To prevent flags from becoming permanent tech debt, a daily hygiene job scans for flags at 100% for more than 14 days and sends reminders with the exact code references that need cleanup:
// jobs/flag-hygiene.ts — daily at 9am
async function checkStaleFlags() {
const staleFlags = await db.featureFlags.find({
"rules.percentage": 100,
updatedAt: { $lt: daysAgo(14) },
archived: false,
});
for (const flag of staleFlags) {
const refs = await searchCodebase(`flags.isEnabled\\(["']${flag.name}`);
await notify(`FLAG HYGIENE: \`${flag.name}\` at 100% for ${daysSince(flag.updatedAt)} days. ${refs.length} code references to remove.`);
}
}
Real-World Example
Six weeks after rolling out the flag system, Ravi ships the PDF engine again — this time to 5% of accounts.

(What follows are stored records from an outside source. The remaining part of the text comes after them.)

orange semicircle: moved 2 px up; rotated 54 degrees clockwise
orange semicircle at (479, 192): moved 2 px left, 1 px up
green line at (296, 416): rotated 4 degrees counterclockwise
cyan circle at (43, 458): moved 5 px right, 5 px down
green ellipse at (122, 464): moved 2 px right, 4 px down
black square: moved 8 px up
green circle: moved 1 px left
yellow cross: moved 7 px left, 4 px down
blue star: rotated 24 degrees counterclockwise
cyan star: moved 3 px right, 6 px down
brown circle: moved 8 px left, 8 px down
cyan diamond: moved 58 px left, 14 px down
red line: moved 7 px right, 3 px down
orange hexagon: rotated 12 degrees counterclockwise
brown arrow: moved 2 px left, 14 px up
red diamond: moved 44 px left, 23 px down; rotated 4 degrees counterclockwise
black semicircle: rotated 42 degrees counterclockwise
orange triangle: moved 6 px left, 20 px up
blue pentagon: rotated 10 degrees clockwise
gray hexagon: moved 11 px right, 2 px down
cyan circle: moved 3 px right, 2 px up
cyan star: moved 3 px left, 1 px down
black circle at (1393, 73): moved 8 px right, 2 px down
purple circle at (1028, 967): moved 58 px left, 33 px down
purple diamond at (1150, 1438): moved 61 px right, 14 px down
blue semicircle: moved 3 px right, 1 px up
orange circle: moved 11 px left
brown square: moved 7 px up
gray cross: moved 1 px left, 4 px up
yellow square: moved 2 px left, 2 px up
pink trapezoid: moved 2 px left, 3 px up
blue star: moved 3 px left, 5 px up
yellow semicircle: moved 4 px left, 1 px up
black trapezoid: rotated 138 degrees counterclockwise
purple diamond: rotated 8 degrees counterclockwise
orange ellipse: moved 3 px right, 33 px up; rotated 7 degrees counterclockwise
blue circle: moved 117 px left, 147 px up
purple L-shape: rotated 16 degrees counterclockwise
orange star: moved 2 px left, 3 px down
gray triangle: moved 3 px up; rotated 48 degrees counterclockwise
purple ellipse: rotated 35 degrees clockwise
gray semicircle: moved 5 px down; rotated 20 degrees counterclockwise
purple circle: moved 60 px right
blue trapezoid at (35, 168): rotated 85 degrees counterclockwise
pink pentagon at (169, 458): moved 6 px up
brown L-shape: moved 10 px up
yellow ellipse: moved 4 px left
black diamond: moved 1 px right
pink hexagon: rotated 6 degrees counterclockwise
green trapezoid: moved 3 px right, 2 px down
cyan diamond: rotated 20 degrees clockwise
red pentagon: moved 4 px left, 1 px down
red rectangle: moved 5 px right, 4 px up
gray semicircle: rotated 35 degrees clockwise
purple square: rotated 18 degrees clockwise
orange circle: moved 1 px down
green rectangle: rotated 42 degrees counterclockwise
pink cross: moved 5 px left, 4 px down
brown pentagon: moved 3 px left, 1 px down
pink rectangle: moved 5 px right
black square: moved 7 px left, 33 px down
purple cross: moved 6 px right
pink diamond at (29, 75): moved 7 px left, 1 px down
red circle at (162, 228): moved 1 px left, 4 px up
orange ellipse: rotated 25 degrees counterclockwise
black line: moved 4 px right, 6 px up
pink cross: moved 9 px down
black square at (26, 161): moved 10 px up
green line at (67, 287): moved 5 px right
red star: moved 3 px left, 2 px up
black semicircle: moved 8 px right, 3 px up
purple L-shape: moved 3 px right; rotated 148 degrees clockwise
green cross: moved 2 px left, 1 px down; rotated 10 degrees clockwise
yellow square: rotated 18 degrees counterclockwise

On day two, the monitoring catches it: accounts with 200+ line items are hitting a memory limit, and the error rate in the treatment group is 4x higher than control. The automation drops the flag to 0% and fires a Slack alert. Total blast radius: 600 accounts. Total customer-facing impact: 23 failed PDFs, caught and retried automatically. Zero escalations to the VP of Sales.
The fix takes two days. The flag goes back to 5%, clean for 24 hours, auto-progresses to 25%, then 50%, then 100% over the next week. The entire rollout happens without a single support ticket.
The dashboard redesign runs as a 50/50 A/B test for three weeks. Mixpanel data shows the new design increases invoice creation by 12% but decreases PDF exports by 8%. The product team uses this data to iterate on the export flow before shipping to everyone — a decision that would have been impossible with the old deploy-and-pray approach.
Feature velocity rebounds. Teams ship 3x more frequently because small rollouts with instant rollback remove the fear. Kill switch response time went from 47 minutes (full redeploy) to under 3 seconds (toggle in admin UI). In the three months after adoption, zero full-blast-radius incidents — compared to two in the three months before. The Friday deploy freeze is officially over.